The FCC has noticed and is expected to put Internet Ventures Inc.'s petition for a declaratory ruling about cable access on the rocket docket this week.
Some are speculating FCC Chairman William Kennard may issue a statement this week reiterating the commission's hands-off philosophy toward cable regulation and the need for market driven competition of cable modem access.
On the heels of the Portland decision, IVI has been quick to file multiple requests with AT&T for leased access information on systems in five cities throughout Oregon and Washington.
Don Janke, president of IVI, called the Portland decision "one giant leap" towards open access in some Northwest communities.
"We're going to get leased access. It's not a matter of when, it's a matter of where."
However Janke noted that leased access is only the first step in providing broadband cable access for Internet service providers.
"Now it's time to put our equipment in the enemies camp," he quipped.
Bill Whyman, an analyst with Legg-Mason's Precursor Group, said the Portland ruling is very good news for independent Internet providers.
"Taken together with the IVI FCC filing and the Portland ruling, things are merging to indicate a regulatory trend. This trend is particularly good for independent ISPs like MindSpring and EarthLink because it guarantees they won't be locked out of providing cable modem access," Whyman said.

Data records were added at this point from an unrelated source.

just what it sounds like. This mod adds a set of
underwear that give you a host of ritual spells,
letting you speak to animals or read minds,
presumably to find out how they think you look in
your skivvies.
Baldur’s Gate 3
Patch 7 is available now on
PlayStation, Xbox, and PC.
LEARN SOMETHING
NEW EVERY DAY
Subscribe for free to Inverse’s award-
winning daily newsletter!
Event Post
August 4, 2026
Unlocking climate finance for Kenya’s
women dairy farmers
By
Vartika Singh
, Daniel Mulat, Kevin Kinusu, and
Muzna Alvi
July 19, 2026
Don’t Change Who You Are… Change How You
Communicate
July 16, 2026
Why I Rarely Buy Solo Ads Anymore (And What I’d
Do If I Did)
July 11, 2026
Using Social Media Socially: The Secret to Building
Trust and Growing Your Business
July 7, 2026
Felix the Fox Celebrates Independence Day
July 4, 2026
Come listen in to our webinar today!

Whyman said the open cable market trends are also critically important to Internet portals.
"AT&T is now a vertically-integrated entity. Microsoft Corp. and Netscape Communications Corp. browsers have proven that 80 percent of content chosen while navigating the Net is selected from within the portals content base. That's a boom to commerce partners and a dangerous opportunity to build a closed private intranet within the Internet for AT&T."
AT&T is expected to file its own petition with the FCC this week. The telecommunications giant has called the Portland decision "inexplicable." AT&T was quick to point out that the real losers are likely to be the citizens of Portland and Multnomah County, saying the federal court's decision can only delay the deployment of new services to the area.

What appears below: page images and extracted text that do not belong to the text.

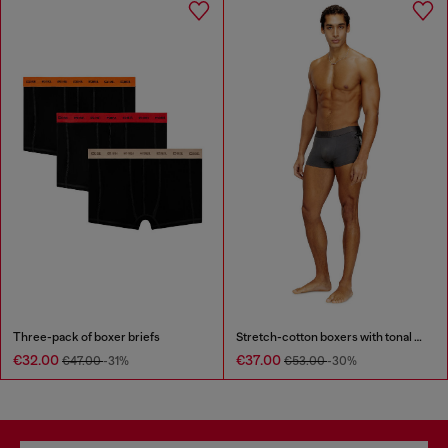
Three-pack of boxer briefs
Stretch-cotton boxers with tonal print
€32.00
€37.00
€47.00
-31%
€53.00
-30%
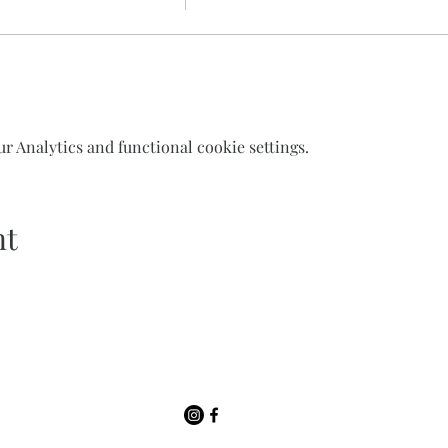
 Analytics and functional cookie settings.
nt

Janke reassured Portland residents "they will at least have one choice when it comes to selecting a cable access provider" and that IVI will help any local ISP in any way they can to gain access to cable networks.
Even before IVI entered the battle for leased access in Oregon, local ISPs were active in all procedures advocating open access to cable networks.

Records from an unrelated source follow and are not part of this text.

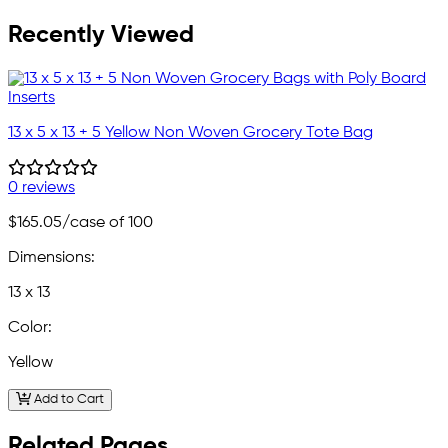
Recently Viewed
13 x 5 x 13 + 5 Yellow Non Woven Grocery Tote Bag
0 reviews
$165.05
/case of 100
Dimensions:
13 x 13
Color:
Yellow
Add to Cart
Related Pages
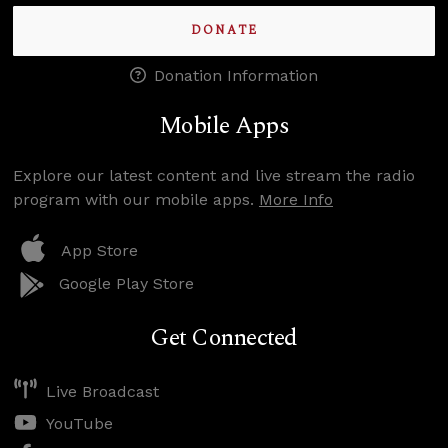
DONATE
Donation Information
Mobile Apps
Explore our latest content and live stream the radio
program with our mobile apps.
More Info
App Store
Google Play Store
Get Connected
Live Broadcast
YouTube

"Regional Bell operating centers like US West have built DSL networks and have made them open and available for ISPs to offer DSL services. I see no reason why the same opportunities should not apply under a similar set of rules for cable networks to open their environment," Bader said.
As to adding cable modem access at EasyStreet, Bader said, "We're going to wait and see how this evolves through the courts. Right now this is going to force the FCC to make a ruling. We believe that competition is a good thing and that the FCC will rule in favor of consumer choice."